Fuel prices impacting smaller waste management districts in northern Arkansas

BERRYVILLE, Ark. (KY3) – With rapidly increasing fuel prices, the Carroll County Solid Waste District (CCSW) says it is drastically exceeding its monthly fuel budget.

In April, the waste management provider exceeded the monthly fuel budget by over $10,000. CCSW works with cities to implement a fuel surcharge dependent on monthly fuel expenses. It either becomes the city’s burden through a surcharge or the district would be forced to issue rate increases to customers.

“The last time the prices were up around this was around 2008, 2009, 2010,” said George Boatright, CCSW executive director. “The price of fuel is hurting us right now. With the price of fuel, we’re paying about $4.61/gallon.”

Data released Wednesday by the Bureau of Labor Statistics show inflation may slow. Prices rose 8.3 percent in April compared with a year ago and 0.3 percent in March.

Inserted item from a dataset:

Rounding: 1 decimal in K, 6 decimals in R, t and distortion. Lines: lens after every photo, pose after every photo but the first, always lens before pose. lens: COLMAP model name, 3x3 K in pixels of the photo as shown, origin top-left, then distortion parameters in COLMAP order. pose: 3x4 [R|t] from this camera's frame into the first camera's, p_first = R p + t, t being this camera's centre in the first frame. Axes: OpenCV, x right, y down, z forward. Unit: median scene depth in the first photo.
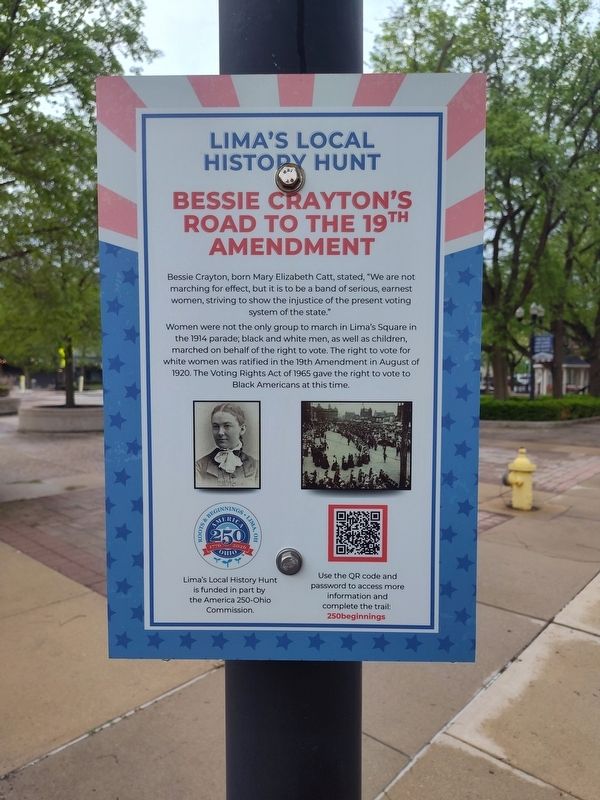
lens RADIAL K [[527.7, 0, 298.9], [0, 527.7, 403.6], [0, 0, 1]] dist [-0.003115, -0.007113]
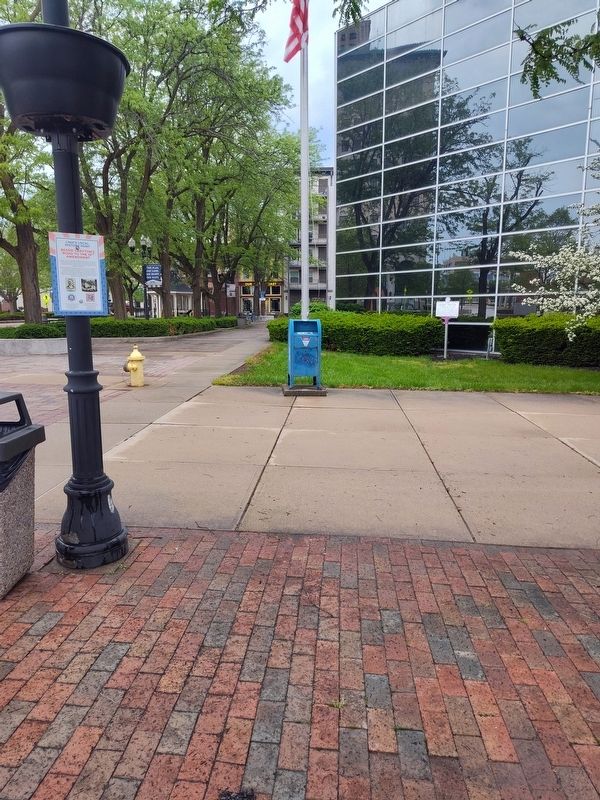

”It’s been a challenge, and we’ve been able to handle everything except the price of fuel,” said Berryville Mayor and CCSW Chairman Tim McKinney. ”We want to provide quality solid waste and recycling services at a reasonable price. So what this surcharge does is keeps us where we’re at and allows us to maintain the level of service we want to provide our customers.”

With current fuel prices, CCSW anticipates the average customer seeing about 60 cent increase in their bill.

”Well, I can understand why they’re doing it with our economy and gas prices,” said Sheila Taylor, who lives in the county. “But being on disability and a fixed income, I’d rather not have the extra surcharge.“

Taylor says you have no choice but to pay or expect “the garbage to pile up and cause more problems.”

”We’re a non-profit, but we need to keep up with the equipment and raises for the employees,” said Boatright. “But we do everything we can to keep our costs as low as possible.“

Once in effect, CCWS officials believe the surcharge is likely to stay.

”In the past, we’ve tried to budget for it, and some years, I’ll admit we’ve probably made money because we’ve budgeted lower,” said McKinney. “But just the volatility of it, I think this is something that’s here to stay.”

CCWS anticipates the surcharge next month, barring any unforeseen issues.